Rabbi David Kaplan struggled with the legs of the card table. They were supposed to unfold from the table top, but perversely, they would not.
"My wife usually does this. She wasn't expecting anyone to come."
"Good thing I brought the beer," said Dr Edward Slope. "Anything in the fridge?"
It would have been Louis Markowitz's turn to bring the sandwiches tonight. The doctor's own wife, Donna, had set that policy, saying, "Don't you expect Anna to cook for you", knowing that Anna would never have settled for cold sandwiches. It would have been a spread worthy of the Second Coming.
"I've lived with that woman for thirty-five years," said the rabbi, "and never have I seen an empty refrigerator. That's the least of my worries." One leg of the table dropped down, but he had no way to know he had accidentally moved the latch which held it in place. When his wife did this, it took three seconds. He supposed she just willed it to unfold itself and stand up on four legs. And for all he knew, it walked to the center of the room of its own accord.
Slope wandered into the kitchen to stand at the open door of the refrigerator. Louis Markowitz's refrigerator had been much like this one, as he recalled. Not so long ago, Louis's shelves had been filled with real food, built from a woman's blueprint of shopping lists and recipes, the makings of meals past and meals to come, warm colors of fruit and cool green vegetables, condiments and mysterious, unlabeled jars of liquids. When the last woman had gone from Louis's house, the refrigerator had changed its character, becoming shabby in its accumulation of deli bags and frozen dinners. Everything to the rear of the shelves had resembled small furry animals which had sickened and then crawled back there to die.

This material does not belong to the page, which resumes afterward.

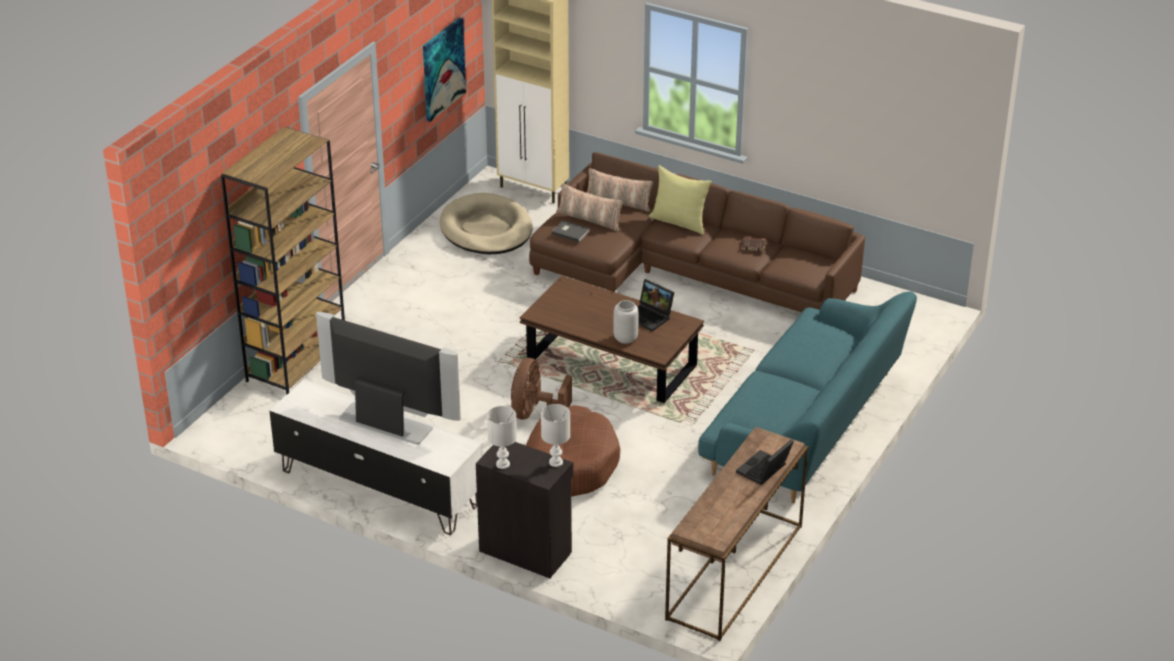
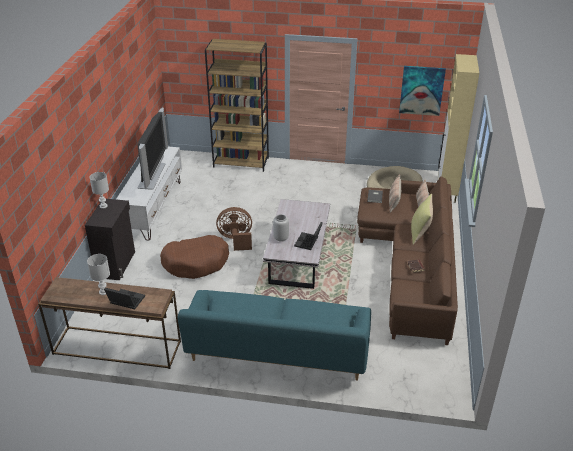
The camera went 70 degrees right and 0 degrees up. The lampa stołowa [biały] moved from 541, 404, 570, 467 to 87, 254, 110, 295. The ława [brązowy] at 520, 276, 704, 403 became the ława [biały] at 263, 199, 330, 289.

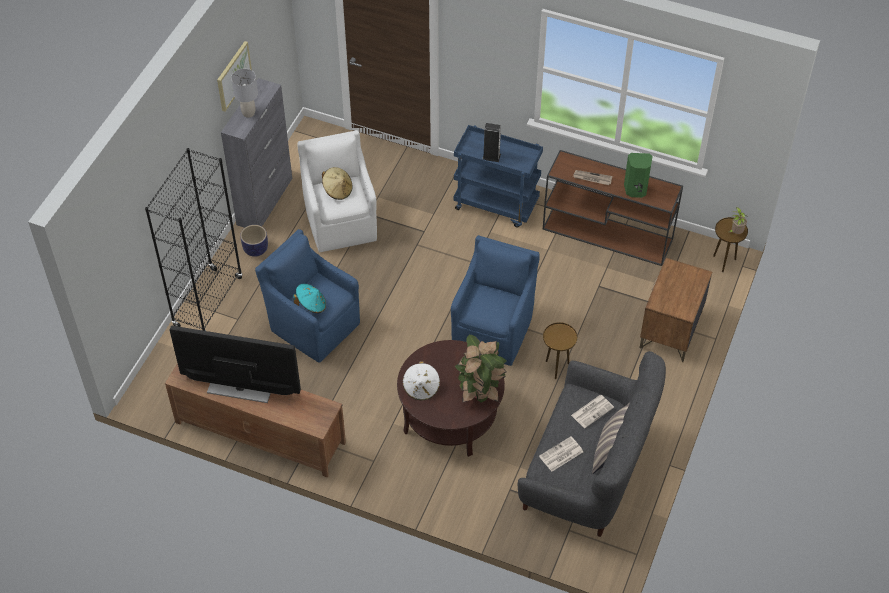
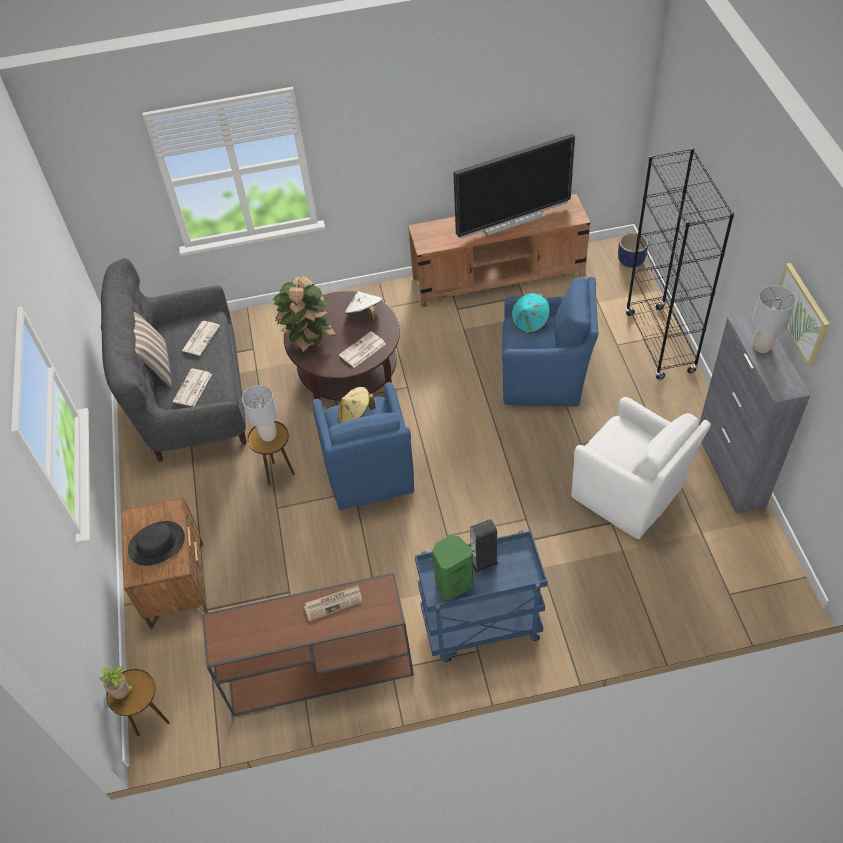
The camera went 150 degrees right and 0 degrees up. The kapelusz [czarny] at 128, 521, 185, 566 appeared. The lampa stołowa [szary] at 242, 385, 278, 442 appeared. The kapelusz [beżowy] moved from 322, 167, 352, 200 to 338, 387, 375, 423. The gazeta at 339, 331, 385, 368 appeared. The głośnik [zielony] moved from 624, 153, 653, 198 to 432, 536, 473, 601. The donica moved from 240, 225, 268, 257 to 618, 233, 648, 268.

Now Slope stared at Anna Kaplan's well stocked shelves. Food is love, said this refrigerator.
He was assessing bowls and pots and checking under the lids of Tupperware when the doorbell rang. The new arrival could only be Robin Duffy. The lawyer had a hearty voice, usually upbeat. Tonight, it sounded through the walls like a mourning bell in the low octaves. Robin had known Louis Markowitz for many years, and he would be a long time getting over the death.